Martin Kelm (* 1930) war langjähriger Leiter des Amtes für industrielle Formgestaltung ? (AIF) und ab 1972 in dieser Funktion Staatssekretär beim Ministerrat.
Biographisches:
Die Karriere des nach Einschätzung von Kollegen eher mäßig begabten Designers Kelm, dessen "bahnbrechende" Arbeiten die Gestaltung eines Fernsehgerätes und eines Portaldrehkrans waren, hing untrennbar mit dem Aufstieg von Erich Honecker zusammen. Kelms Ehefrau war jahrzehntelang Honeckers Chefsekretärin, und an der beruflichen Entwicklung von Martin Kelm lässt sich prototypisch das Wirken des berühmten "Vitamin B" nachweisen.

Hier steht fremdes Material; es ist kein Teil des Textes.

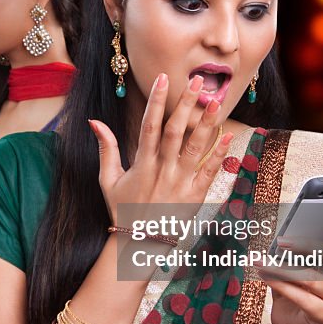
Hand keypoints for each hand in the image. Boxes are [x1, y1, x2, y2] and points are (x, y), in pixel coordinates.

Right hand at [90, 73, 233, 224]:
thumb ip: (106, 148)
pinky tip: (228, 136)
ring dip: (207, 124)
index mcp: (142, 163)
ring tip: (216, 102)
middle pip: (175, 131)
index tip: (163, 79)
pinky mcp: (195, 197)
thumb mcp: (108, 180)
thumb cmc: (122, 210)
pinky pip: (209, 173)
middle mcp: (162, 170)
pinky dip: (219, 155)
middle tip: (198, 81)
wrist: (138, 244)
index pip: (149, 125)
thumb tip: (94, 121)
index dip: (156, 100)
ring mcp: (180, 183)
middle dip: (186, 104)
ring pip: (195, 148)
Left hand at [260, 221, 322, 323]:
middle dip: (306, 247)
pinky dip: (281, 285)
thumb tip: (281, 240)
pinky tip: (266, 277)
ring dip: (283, 270)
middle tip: (281, 242)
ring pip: (312, 279)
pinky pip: (302, 297)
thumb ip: (290, 255)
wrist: (289, 322)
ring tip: (263, 263)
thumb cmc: (291, 290)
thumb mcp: (288, 268)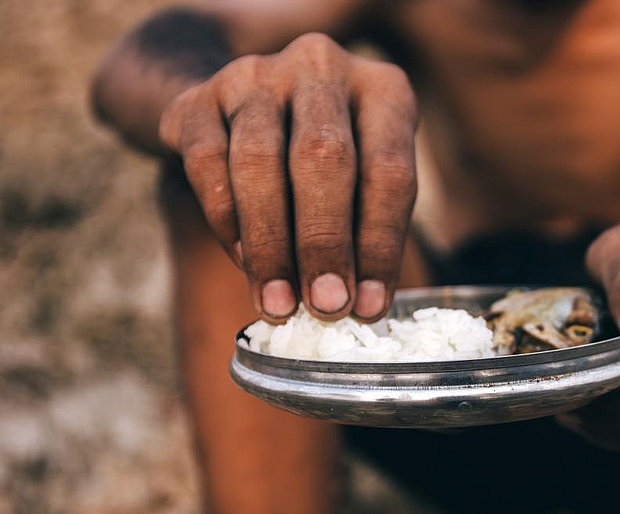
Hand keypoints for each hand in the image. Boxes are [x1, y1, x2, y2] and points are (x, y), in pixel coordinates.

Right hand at [158, 33, 417, 321]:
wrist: (246, 107)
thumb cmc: (329, 162)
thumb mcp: (367, 179)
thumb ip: (366, 229)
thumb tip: (359, 306)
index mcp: (383, 89)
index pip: (389, 171)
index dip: (380, 245)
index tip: (370, 306)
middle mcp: (321, 67)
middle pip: (323, 159)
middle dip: (324, 244)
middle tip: (326, 307)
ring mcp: (256, 75)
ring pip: (259, 163)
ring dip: (271, 245)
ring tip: (280, 304)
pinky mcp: (198, 96)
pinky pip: (208, 164)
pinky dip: (227, 222)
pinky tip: (245, 263)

Die gestiegene Bedeutung von Honecker nach dem von ihm organisierten Mauerbau bewirkte ebenso einen Karrieresprung für Kelm, wie Honeckers Ernennung zum Ersten Sekretär der SED (jeweils mit ca. 1 Jahr Latenz).
Nach dem Sturz Honeckers 1989 waren auch Kelms Tage als Staatssekretär gezählt.
Kelm sah seine Aufgabe in der "Erziehung" des Bürgers durch die Formgestaltung ? - Erziehung im Sinne des Marxismus-Leninismus. Insofern sind manche Gebrauchsmängel von DDR-Konsumgütern ? nicht ausschließlich oder unmittelbar auf Materialknappheit und Produktionsengpässe zurückzuführen. Dem wirtschaftlichen Zwang als Ausdruck des Klassenkampfs mit dem "Gegner" Kapitalismus ? wurde unter Kelms Ägide das Design bereitwillig untergeordnet.
Folglich gab es in der DDR während ihrer letzten beiden Jahrzehnte - mit Ausnahme der zum Abschöpfen von Kaufkraft gedachten "Luxusgüter" - kaum auf Verkaufsförderung ausgerichtete Produktgestaltung (und keine Produktreklame). Wenn dieser Zustand von vielen Neu-Bundesbürgern im Rückblick auch als angenehm betrachtet wurde, darf nicht übersehen werden, dass bei den Vorgaben des zeitweiligen Bauhaus ?-Kurators Martin Kelm für das Produktdesign eben nicht der Mensch im Mittelpunkt stand: ein grundsätzlicher Mangel, der sich in vielen lieblos gestalteten und unzweckmäßigen Gebrauchsgütern niederschlug.